# Problem statement:
Using the material that follows, output exactly the lines from the one containing "Consider how well" through the one containing "DCMS, ACE, Historic England, Sport England", with both ends kept.

# Data provided:
● ● ● ● ●
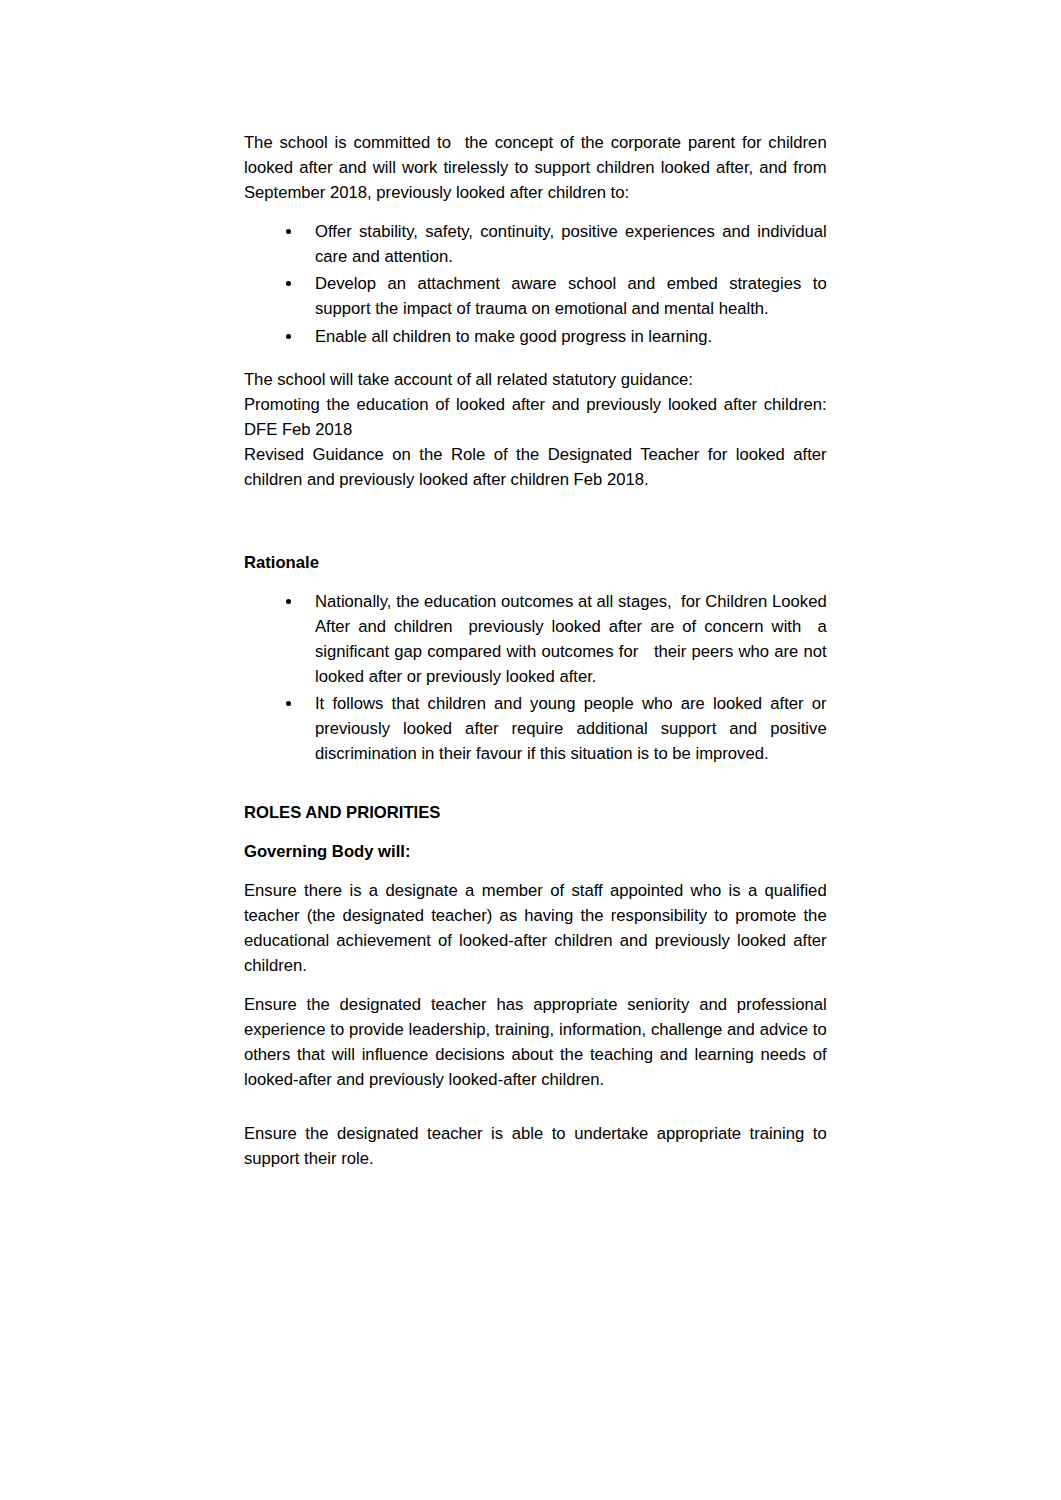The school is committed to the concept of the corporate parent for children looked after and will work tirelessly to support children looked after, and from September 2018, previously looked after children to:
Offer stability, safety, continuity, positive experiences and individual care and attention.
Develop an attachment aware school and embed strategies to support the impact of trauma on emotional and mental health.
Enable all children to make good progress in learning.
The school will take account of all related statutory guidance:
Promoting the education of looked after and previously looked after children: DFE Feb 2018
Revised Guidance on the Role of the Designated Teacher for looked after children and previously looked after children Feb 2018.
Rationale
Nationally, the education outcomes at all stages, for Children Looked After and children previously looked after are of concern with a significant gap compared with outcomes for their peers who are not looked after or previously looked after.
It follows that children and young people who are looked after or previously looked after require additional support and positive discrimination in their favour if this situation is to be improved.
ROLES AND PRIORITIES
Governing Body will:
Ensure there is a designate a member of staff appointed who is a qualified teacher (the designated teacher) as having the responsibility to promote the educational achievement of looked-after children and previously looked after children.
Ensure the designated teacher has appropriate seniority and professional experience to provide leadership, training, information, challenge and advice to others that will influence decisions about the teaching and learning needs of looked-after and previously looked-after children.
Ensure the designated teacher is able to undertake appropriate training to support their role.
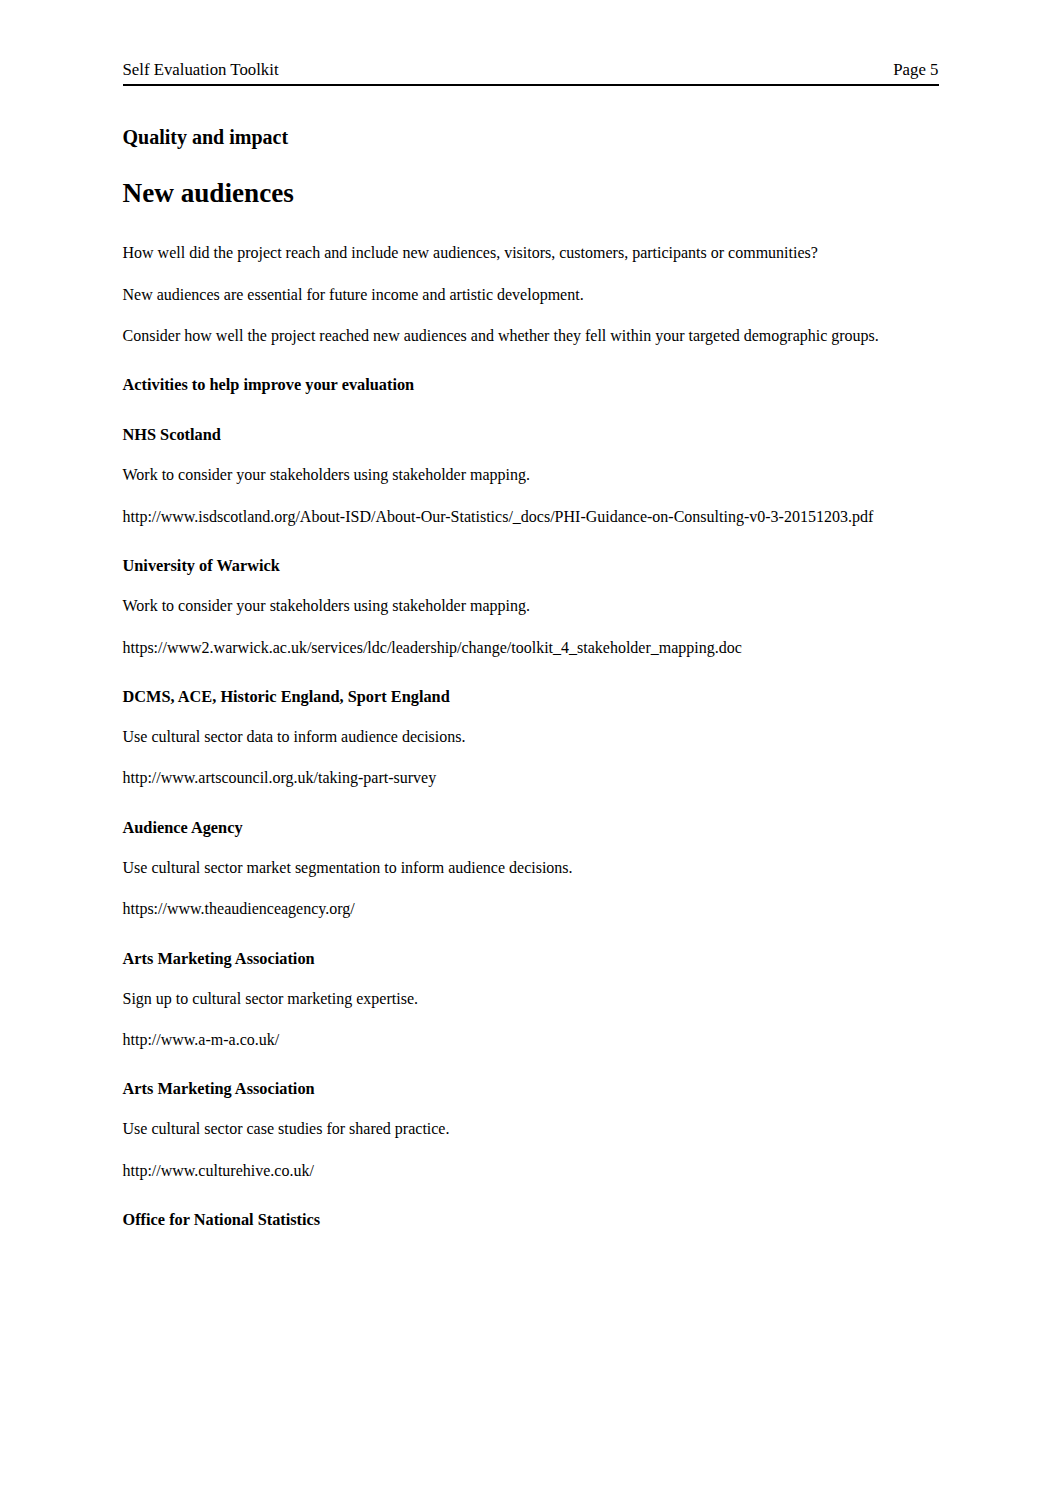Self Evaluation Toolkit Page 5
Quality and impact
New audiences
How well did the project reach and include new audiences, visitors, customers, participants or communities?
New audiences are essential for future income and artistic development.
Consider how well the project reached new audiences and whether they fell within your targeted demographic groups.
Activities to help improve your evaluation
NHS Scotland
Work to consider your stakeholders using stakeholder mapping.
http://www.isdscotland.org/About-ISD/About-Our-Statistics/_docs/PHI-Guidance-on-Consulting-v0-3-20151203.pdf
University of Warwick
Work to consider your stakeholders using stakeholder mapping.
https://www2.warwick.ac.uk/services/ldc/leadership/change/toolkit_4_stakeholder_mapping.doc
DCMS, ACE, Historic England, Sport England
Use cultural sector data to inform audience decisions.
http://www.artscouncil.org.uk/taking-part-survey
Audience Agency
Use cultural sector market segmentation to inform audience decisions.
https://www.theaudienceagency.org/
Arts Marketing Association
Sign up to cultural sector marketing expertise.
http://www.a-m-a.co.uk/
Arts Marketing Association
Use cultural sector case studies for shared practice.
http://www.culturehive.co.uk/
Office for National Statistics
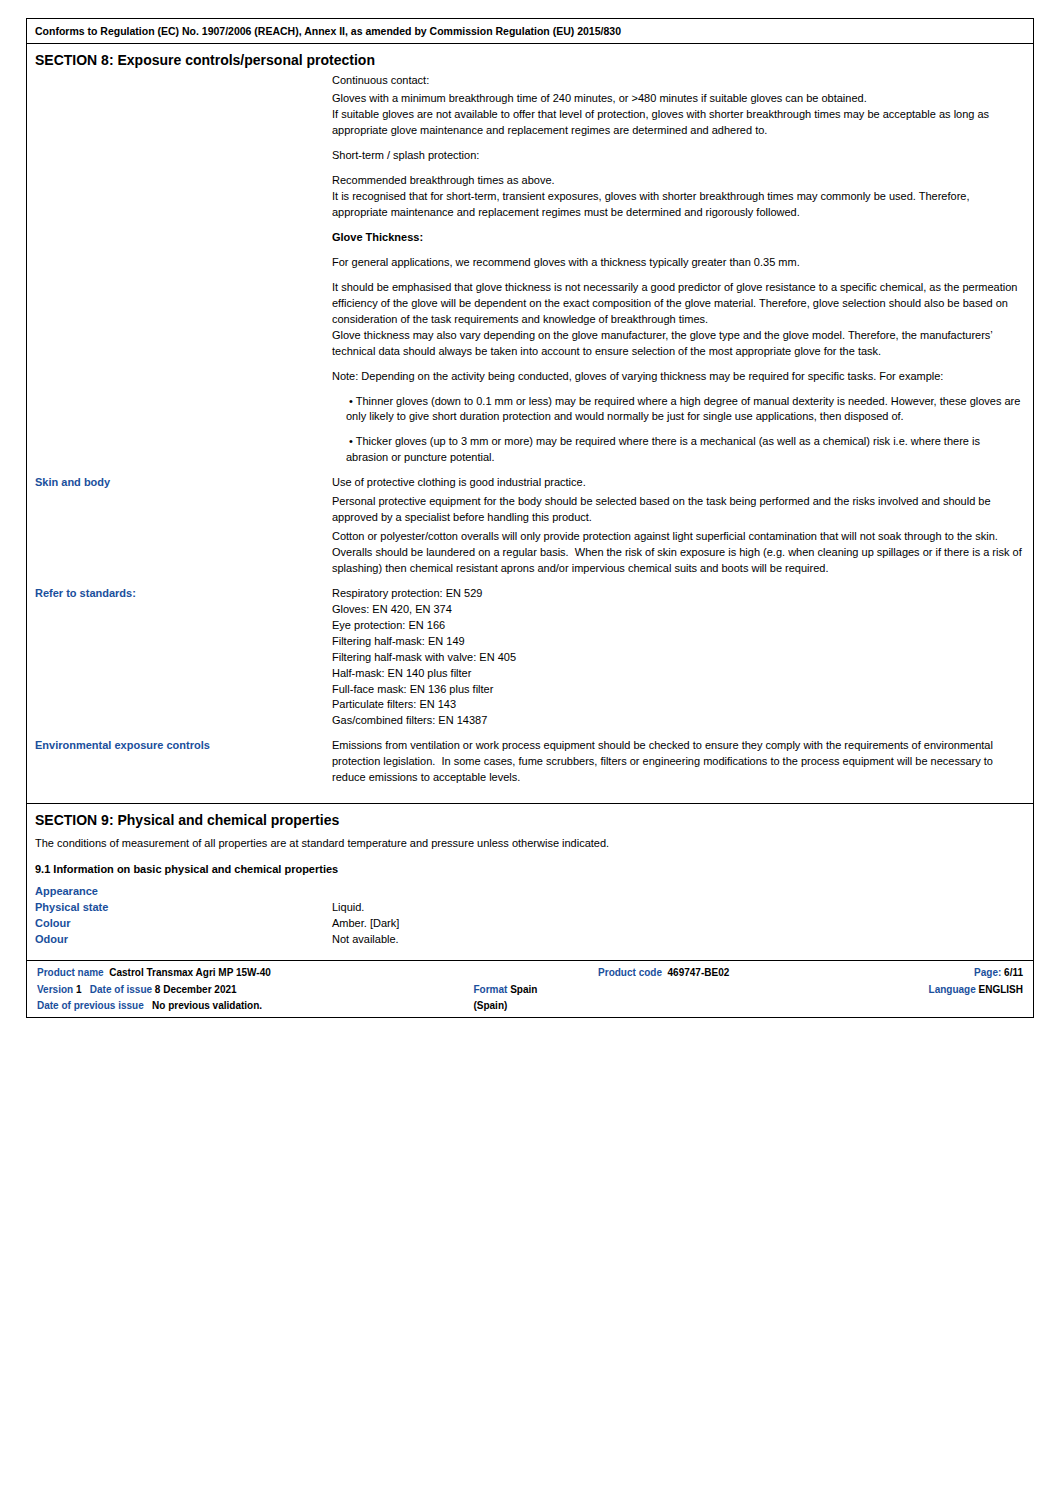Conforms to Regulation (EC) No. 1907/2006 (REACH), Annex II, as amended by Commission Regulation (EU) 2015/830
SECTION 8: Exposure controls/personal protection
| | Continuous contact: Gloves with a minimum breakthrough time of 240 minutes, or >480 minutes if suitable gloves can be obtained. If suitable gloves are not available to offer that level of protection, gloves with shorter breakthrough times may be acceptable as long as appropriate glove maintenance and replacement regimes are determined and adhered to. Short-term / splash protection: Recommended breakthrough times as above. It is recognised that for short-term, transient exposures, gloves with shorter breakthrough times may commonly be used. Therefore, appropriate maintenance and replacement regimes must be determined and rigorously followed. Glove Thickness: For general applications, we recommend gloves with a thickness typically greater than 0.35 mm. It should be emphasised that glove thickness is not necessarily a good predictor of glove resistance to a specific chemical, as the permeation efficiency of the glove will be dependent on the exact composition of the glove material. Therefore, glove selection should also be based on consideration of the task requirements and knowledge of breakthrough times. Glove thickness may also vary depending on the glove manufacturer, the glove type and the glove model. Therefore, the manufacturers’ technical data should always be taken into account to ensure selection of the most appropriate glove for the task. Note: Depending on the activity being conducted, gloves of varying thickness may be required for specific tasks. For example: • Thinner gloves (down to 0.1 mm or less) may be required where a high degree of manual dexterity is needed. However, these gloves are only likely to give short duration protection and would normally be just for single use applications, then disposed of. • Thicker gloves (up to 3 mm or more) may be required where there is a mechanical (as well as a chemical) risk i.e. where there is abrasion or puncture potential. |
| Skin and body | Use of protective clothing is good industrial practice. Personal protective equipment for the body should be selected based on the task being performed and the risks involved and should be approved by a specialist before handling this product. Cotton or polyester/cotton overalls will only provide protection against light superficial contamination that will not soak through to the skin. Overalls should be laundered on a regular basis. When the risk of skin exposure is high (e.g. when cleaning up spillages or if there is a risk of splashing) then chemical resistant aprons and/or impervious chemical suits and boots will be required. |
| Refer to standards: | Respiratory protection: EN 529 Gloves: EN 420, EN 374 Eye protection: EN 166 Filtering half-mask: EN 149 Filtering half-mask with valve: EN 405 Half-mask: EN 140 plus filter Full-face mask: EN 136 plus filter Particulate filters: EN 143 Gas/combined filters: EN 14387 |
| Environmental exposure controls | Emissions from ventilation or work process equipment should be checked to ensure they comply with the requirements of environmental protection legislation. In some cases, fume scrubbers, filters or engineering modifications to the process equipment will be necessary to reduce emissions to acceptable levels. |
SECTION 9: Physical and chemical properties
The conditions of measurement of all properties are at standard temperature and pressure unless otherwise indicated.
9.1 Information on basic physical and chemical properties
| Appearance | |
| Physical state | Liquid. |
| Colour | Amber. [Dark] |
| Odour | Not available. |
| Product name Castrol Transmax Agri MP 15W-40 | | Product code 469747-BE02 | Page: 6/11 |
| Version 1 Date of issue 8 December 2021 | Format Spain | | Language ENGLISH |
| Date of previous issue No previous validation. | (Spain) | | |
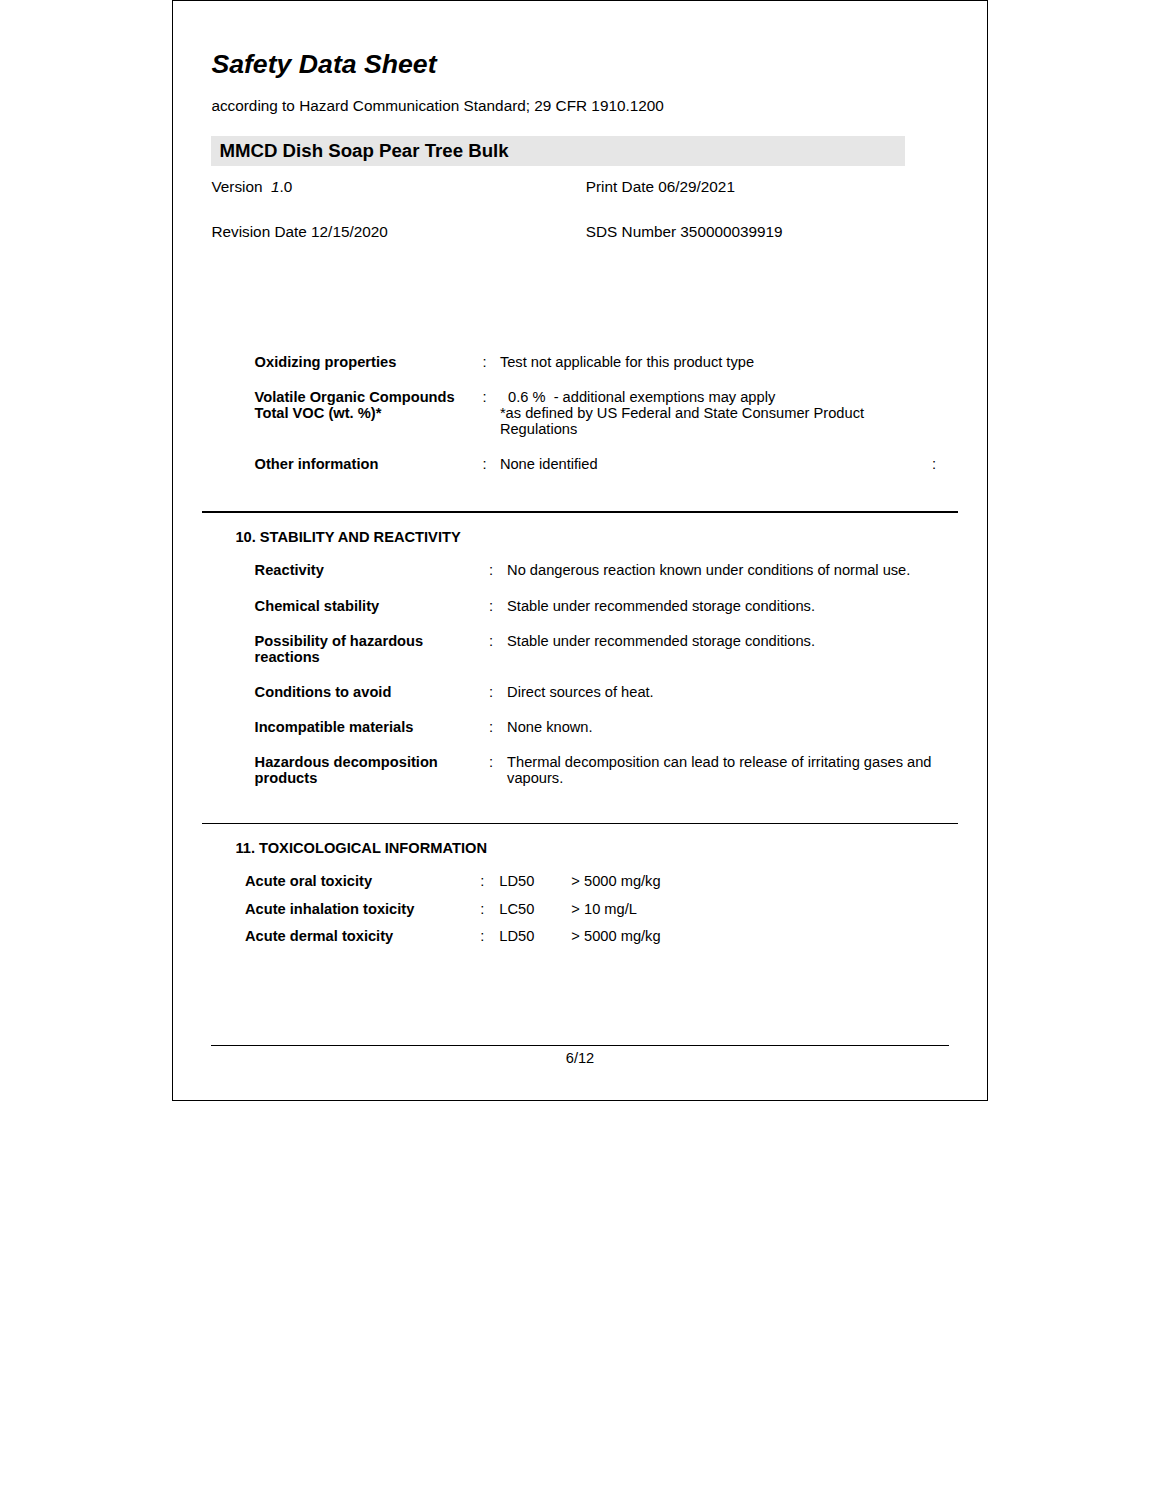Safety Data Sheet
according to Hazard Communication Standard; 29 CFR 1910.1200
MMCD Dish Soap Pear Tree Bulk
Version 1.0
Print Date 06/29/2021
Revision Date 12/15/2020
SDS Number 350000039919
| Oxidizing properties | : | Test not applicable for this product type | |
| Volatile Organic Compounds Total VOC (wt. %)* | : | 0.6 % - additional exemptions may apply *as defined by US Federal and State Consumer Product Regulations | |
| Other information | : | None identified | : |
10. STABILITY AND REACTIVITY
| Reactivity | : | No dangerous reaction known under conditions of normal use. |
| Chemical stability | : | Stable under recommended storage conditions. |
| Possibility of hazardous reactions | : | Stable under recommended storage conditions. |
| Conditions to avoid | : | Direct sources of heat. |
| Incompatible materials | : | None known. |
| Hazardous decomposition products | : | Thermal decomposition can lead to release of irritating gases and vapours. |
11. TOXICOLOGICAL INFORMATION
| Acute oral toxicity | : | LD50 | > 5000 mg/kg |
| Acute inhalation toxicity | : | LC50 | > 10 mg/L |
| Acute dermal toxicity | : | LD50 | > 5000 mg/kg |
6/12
● ● ● ● ●
# Reply:
Consider how well the project reached new audiences and whether they fell within your targeted demographic groups.
Activities to help improve your evaluation
NHS Scotland
Work to consider your stakeholders using stakeholder mapping.
http://www.isdscotland.org/About-ISD/About-Our-Statistics/_docs/PHI-Guidance-on-Consulting-v0-3-20151203.pdf
University of Warwick
Work to consider your stakeholders using stakeholder mapping.
https://www2.warwick.ac.uk/services/ldc/leadership/change/toolkit_4_stakeholder_mapping.doc
DCMS, ACE, Historic England, Sport England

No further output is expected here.